Collected data:

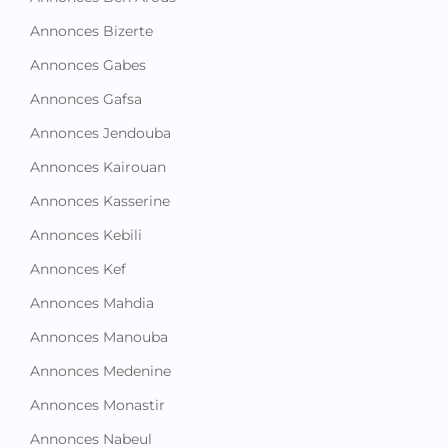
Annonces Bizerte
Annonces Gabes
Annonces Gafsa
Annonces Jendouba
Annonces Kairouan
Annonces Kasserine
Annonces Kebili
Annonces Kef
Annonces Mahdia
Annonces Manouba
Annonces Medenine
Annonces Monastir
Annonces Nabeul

* * *

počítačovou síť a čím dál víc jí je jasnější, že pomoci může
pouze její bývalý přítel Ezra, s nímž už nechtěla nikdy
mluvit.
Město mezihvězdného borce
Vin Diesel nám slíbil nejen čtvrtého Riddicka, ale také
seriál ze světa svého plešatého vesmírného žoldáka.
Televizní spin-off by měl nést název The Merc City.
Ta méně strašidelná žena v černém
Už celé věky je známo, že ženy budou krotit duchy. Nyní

---

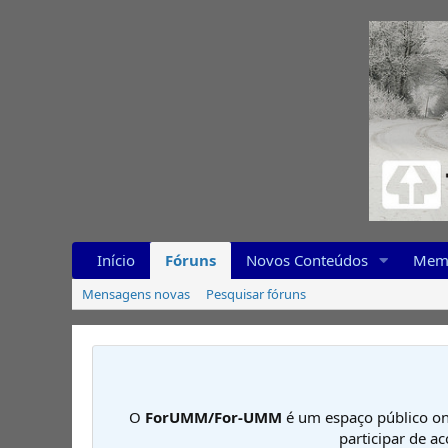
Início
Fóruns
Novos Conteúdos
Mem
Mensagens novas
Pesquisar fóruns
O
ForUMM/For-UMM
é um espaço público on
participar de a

• _WORK REQUEST_
All lines above from the line with "pouze její bývalý" through the line with "Ta méně strašidelná žena v černém", both included, are to be set down exactly, with nothing else.

• _RESPONSE BELOW_
pouze její bývalý přítel Ezra, s nímž už nechtěla nikdy
mluvit.
Město mezihvězdného borce
Vin Diesel nám slíbil nejen čtvrtého Riddicka, ale také
seriál ze světa svého plešatého vesmírného žoldáka.
Televizní spin-off by měl nést název The Merc City.
Ta méně strašidelná žena v černém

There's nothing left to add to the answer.